2. The Guarantor consents and agrees that the whole or any part
of the security now or hereafter held for the Notes may be exchanged,
compromised, surrendered or released from time to time; that the time or
place of payment of the Notes or of any security therefor may be
exchanged or extended, in whole or in part, to a time certain or
otherwise, and the Notes may be renewed or accelerated, in whole or in
part; that Borrower may be extended further loans and be granted
indulgences generally; that any of the provisions of the Notes, or of
any instrument securing or pertaining to the security for the same, may
be modified or waived (either expressly or through tacit acquiescence);
that any party liable for the payment of the Notes may be granted
indulgences or released; that neither the death, insolvency, bankruptcy,
dissolution, nor disability of the Borrower or of the Guarantor shall
affect the obligations hereunder of the Guarantor; that no claim need be
asserted against the personal representatives, guardian, trustee in
bankruptcy or receiver of any deceased, incompetent, bankrupt or
insolvent Borrower or guarantor; that any deposit balance to the credit
of Borrower, Guarantor or any other party liable for payment of the
Notes or liable upon any security therefor may be released from time to
time in whole or in part, at, before or after the stated, extended or
accelerated maturity date of the Notes; and that the undersigned
Guarantor shall remain bound hereunder, notwithstanding any such
exchange, compromise, surrender, extension, renewal, acceleration,
modification, waiver, indulgence, release or other action, all of which
may be affected without notice to or further assent or agreement by
Guarantor.
3. The Guarantor expressly waives:
(a) Notice of acceptance of this Guaranty;
(b) Presentment and demand for payment of the Notes;
(c) Protest and notice of protest, dishonor or
default to Guarantor or to any other party with
respect to the Notes or any security for the
Notes;
(d) Demand for payment under this Guaranty;
(e) Notice of disposition of any security for the
Notes; and
(f) All rights of indemnity, exoneration,
reimbursement, contribution and/or subrogation
of Guarantor against Borrower.
4. This is a guaranty of payment as to monetary
obligations and not of collection. The liability of Guarantor
under this Guaranty shall be direct and immediate and not
conditional or contingent upon the pursuit of any remedies against
Borrower or any other guarantor or other person nor against the
security or liens available to holder for the payment of the
Notes. The Guarantor waives any claim to marshaling of assets and
waives any right to require that an action be brought against
Borrower or any other person prior to action against the Guarantor
hereunder and waives any right to require that resort be had to
any security for the Notes or to any balance of any deposit
account or credit on the books of the holder of the Notes in favor
of Borrower or any other party prior to action by the holder of
the Notes against the Guarantor hereunder. If the Notes are
partially paid through the election of the holder thereof to
pursue any of the remedies mentioned in this literary paragraph or
if the Notes is otherwise partially paid, Guarantor shall remain
personally liable for the entire unpaid principal balance of, and
all accrued interest on, the Notes.
5. The Notes shall constitute the primary independent and
continuing obligation of the Guarantor, who shall be liable for
payment of the debt evidenced by the Notes, notwithstanding the
partial or total invalidity of the Notes.

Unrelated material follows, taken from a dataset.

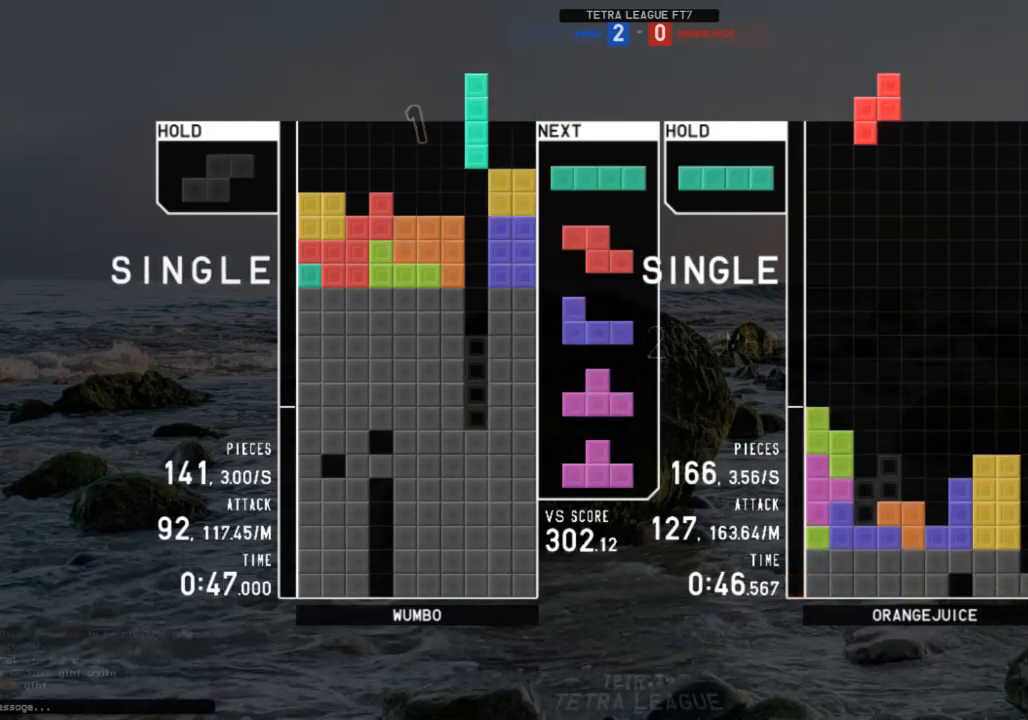
{"keys": [], "events": [[33, "z", "down"], [133, "down", "down"], [133, "z", "up"], [167, "down", "up"], [167, "right", "down"], [267, "right", "up"], [300, "z", "down"], [500, "z", "up"]]}
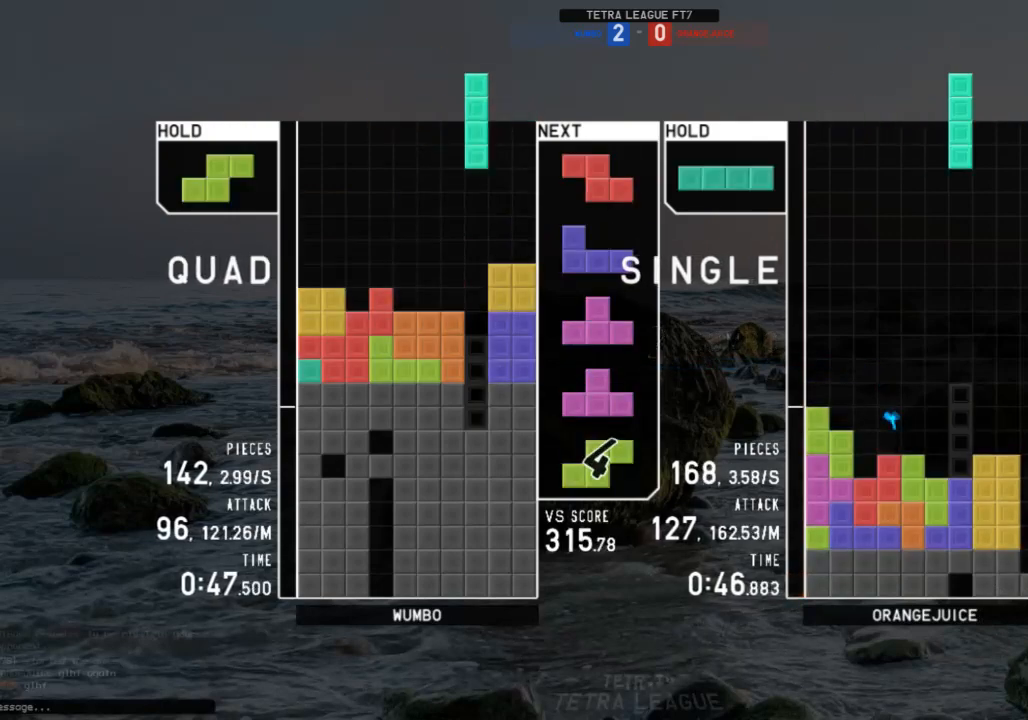
{"keys": [], "events": [[100, "down", "down"], [133, "down", "up"], [233, "c", "down"], [267, "right", "down"], [267, "x", "down"], [333, "c", "up"], [367, "right", "up"], [400, "x", "up"], [467, "right", "down"], [500, "right", "up"]]}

6. The obligations of the Guarantor under this Guaranty
shall not be subject to any counterclaim, set off, deduction or
defense based upon any claim Guarantor may have against Borrower
or Bank, and the obligations of Guarantor under this Guaranty
shall remain in full force and effect, without regard to, and
shall not be released, discharged or in any way modified or
affected by, any circumstance or condition (whether or not
Guarantor shall have any knowledge or notice thereof), including,
but not limited to, any bankruptcy, insolvency, reorganization,
arrangement, readjustment, composition, liquidation or similar
proceeding with respect to Borrower or its properties or its
creditors, or any action taken by any trustee or receiver or by
any court in any such proceeding.
7. In the event of any default by Borrower under the
Notes, Guarantor will pay, to the extent allowable by law to Bank
such further amount as shall be sufficient to reimburse fully Bank
for all of its costs and expenses of enforcing its rights and
remedies under the Notes, including, without limitation, Bank's
reasonable attorney's fees and court costs, and all of same shall
be evidenced by the Notes and this Guaranty.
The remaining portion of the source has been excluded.